Всюду борьба общества и индивидуальности, всюду стремление к обезличению. Эта тенденция царит и в храме, и в аудитории, и в рядах войск, и в «светском обществе», и в монастыре, и в «миру».

Два источника зла: 1) внутри человека и 2) вне его. Главный источник несомненно – внутренний. Внешнее учреждение создается с целью борьбы с внутренним злом и стеснения его. Таковы церковь и правовые учреждения. Когда внешнее учреждение теряет из виду эту цель, оно становится внешним источником зла. Такова война, – возведение в практический принцип национального эгоизма.

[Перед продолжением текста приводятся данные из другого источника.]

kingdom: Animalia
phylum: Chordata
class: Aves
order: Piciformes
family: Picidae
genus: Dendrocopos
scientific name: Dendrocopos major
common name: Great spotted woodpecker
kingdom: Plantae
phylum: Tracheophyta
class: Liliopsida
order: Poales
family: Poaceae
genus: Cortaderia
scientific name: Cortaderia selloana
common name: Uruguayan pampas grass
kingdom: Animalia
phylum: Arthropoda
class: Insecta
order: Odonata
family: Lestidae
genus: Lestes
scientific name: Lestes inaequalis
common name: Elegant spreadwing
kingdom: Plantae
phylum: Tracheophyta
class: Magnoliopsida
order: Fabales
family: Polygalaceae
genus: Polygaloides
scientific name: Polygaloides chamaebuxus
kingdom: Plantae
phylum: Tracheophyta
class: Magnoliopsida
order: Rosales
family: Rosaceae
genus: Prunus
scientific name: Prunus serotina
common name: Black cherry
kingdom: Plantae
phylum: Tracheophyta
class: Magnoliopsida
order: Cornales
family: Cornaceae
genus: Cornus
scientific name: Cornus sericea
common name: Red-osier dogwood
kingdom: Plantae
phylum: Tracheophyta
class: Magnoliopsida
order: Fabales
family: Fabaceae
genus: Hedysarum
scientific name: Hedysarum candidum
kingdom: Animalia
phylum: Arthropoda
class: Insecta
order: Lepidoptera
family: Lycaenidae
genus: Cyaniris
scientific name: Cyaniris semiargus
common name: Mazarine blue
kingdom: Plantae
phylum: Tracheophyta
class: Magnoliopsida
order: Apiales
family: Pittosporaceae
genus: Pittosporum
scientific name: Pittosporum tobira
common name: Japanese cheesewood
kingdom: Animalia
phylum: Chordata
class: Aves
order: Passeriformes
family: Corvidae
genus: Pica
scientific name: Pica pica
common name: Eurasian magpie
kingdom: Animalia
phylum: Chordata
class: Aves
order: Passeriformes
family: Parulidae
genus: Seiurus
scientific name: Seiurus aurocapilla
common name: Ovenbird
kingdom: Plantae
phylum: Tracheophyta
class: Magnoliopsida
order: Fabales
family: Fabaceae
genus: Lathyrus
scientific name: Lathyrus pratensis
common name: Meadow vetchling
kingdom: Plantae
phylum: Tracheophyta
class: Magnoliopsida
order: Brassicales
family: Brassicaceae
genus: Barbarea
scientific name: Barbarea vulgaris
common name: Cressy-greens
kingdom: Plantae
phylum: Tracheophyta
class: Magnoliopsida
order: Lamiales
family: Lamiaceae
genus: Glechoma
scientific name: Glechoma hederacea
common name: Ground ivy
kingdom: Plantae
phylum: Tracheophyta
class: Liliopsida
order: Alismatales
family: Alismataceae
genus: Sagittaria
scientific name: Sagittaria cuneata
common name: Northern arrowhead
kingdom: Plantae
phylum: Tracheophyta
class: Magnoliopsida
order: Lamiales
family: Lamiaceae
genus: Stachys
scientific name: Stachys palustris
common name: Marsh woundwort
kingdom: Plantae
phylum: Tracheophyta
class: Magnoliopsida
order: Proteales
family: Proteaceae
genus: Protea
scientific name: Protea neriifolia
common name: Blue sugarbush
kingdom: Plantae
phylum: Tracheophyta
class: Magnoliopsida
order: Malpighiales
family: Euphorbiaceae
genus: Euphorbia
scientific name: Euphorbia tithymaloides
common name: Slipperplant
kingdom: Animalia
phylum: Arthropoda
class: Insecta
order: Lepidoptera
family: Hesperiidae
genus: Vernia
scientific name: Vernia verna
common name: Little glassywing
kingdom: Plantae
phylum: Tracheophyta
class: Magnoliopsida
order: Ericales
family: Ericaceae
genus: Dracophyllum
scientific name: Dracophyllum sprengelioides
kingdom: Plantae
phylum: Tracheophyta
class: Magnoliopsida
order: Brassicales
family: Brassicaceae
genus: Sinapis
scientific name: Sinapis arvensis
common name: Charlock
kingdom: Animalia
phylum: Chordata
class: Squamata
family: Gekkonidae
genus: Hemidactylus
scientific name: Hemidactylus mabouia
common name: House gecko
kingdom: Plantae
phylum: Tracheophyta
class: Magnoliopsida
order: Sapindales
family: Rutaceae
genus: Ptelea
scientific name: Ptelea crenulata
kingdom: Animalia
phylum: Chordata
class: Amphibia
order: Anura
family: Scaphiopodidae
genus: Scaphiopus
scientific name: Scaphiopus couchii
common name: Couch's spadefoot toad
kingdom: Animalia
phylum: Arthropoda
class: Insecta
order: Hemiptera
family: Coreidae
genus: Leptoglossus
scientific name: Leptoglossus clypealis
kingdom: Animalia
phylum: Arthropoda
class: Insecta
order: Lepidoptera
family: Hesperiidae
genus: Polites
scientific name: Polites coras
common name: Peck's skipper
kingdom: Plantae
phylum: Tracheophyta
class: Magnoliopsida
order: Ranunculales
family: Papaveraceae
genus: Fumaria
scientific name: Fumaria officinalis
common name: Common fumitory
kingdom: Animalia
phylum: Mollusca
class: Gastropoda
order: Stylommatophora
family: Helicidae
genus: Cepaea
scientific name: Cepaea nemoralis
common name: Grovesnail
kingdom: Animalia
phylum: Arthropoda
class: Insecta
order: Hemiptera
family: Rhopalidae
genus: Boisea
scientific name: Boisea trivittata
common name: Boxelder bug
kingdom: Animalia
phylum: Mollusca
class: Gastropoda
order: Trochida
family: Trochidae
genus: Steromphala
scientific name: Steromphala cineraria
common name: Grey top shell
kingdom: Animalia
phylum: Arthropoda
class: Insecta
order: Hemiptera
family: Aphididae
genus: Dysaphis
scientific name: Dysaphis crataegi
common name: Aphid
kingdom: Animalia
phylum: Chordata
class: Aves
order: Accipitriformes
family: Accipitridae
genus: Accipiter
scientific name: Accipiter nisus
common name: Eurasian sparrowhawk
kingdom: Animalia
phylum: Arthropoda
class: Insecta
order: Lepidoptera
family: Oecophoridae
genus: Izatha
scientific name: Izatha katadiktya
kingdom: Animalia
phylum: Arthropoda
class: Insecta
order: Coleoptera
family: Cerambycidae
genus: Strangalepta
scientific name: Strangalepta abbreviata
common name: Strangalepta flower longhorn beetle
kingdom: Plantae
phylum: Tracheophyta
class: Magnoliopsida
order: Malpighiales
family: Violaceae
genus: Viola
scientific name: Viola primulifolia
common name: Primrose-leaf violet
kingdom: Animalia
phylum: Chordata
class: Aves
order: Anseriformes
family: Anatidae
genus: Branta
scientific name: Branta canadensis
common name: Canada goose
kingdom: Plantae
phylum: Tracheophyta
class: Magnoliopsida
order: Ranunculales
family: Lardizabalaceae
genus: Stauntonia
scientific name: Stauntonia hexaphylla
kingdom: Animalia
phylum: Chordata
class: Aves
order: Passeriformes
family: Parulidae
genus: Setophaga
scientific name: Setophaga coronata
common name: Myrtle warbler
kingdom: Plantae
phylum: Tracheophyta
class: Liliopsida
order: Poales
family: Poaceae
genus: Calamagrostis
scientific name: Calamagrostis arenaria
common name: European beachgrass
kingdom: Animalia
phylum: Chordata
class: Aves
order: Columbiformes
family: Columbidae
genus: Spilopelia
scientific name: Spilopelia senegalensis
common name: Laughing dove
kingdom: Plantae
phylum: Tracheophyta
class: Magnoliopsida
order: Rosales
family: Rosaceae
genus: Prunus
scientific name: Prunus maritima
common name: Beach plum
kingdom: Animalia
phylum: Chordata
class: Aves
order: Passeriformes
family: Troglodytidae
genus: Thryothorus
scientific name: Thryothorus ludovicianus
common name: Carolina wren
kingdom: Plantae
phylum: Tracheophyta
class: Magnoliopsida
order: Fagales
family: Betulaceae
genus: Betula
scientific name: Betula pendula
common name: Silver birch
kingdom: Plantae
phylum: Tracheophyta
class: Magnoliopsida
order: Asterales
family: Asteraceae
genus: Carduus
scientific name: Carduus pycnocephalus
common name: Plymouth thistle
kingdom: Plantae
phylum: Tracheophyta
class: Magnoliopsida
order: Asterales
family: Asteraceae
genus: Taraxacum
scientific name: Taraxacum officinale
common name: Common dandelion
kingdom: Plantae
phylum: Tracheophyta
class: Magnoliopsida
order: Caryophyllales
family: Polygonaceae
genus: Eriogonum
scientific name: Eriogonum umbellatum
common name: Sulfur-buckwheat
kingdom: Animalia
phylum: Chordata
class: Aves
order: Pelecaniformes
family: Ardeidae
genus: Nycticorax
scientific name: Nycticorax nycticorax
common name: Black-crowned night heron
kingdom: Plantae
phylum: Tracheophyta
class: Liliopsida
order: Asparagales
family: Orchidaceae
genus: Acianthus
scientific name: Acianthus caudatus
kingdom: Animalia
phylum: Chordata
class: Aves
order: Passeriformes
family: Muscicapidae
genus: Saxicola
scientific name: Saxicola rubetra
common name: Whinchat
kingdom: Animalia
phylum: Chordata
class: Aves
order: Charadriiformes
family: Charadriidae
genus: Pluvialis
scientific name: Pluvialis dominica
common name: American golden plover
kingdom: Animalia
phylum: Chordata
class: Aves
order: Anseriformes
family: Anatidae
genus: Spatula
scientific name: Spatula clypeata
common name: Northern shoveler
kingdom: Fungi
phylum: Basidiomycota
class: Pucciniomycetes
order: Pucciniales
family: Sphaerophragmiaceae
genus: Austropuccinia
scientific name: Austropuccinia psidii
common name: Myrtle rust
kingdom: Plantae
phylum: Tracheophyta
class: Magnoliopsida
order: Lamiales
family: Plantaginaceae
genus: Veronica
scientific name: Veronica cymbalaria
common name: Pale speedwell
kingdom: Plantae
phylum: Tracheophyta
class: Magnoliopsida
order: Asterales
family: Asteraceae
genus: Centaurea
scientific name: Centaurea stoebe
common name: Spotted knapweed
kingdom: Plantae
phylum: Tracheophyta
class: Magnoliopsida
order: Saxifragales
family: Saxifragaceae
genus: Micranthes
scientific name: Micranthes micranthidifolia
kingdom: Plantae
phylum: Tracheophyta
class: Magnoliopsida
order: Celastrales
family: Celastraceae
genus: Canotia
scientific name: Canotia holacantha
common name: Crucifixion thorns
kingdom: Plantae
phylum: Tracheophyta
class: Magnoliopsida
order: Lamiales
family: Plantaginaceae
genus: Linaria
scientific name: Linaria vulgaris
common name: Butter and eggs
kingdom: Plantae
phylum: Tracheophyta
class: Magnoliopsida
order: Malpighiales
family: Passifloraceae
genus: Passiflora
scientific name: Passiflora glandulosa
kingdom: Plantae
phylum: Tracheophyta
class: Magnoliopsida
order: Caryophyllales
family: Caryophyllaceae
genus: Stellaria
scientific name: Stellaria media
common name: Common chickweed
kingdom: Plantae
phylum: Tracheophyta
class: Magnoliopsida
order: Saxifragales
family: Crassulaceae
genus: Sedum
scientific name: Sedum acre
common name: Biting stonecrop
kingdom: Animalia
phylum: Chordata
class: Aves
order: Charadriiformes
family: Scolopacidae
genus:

Заезжал ко мне и тете Василий Федорович Николаев. Простой, безлукавый взгляд на жизнь, сила духовной простоты, реальное отношение к вещам – вот то, чем жили наши деды, – вот что было истинно завидного в их жизни, – вот то, чего нам роковым образом недостает, о чем надо плакать, без чего остается от жизни менее трети действительного содержания и от чего, к нашему несчастию, до нас доносится слабое и все более слабеющее, замирающее в мировой пустоте – эхо. Отцы! Вы не родили бы нас, если бы знали, что мы не будем обладать тем счастьем, которым обладали вы!.. Двенадцатый год! Сермяга ополченца! Кавказ! Севастополь! Простые и доблестные в своей простоте имена разных Ермоловых, Архиповых, Корниловых и пр., вы уходите все дальше и дальше от нас, оставляете нас одних! И как противно мы все ломаем и коверкаем то, где вы жили.

Мы ценим и считаем великим Льва Николаевича Толстого за его голос, поднимающий с беспримерной силой духовные интересы общества, духовные запросы, к которым общество всегда так индифферентно. Похвалить Толстого – значит похвалить существование в обществе духовных интересов. Ругать его на площадях и перекрестках, как это делает легион с Херсонским Никанором и K° во главе, – значит замарывать духовные интересы. Лев Николаевич есть великий деятель в деле культивирования духовной жизни общества. Понятно, к чему клонится «популярная полемика» с ним; понятно, что приносит эта полемика обществу… «Все-то вы недовольны; все только отрицаете…» и т. д., – вот чем попрекают Толстого и вот где видят «великий вред» его сочинений. Здесь, уже очевидно, дело идет между светом и самодовольною «властью тьмы».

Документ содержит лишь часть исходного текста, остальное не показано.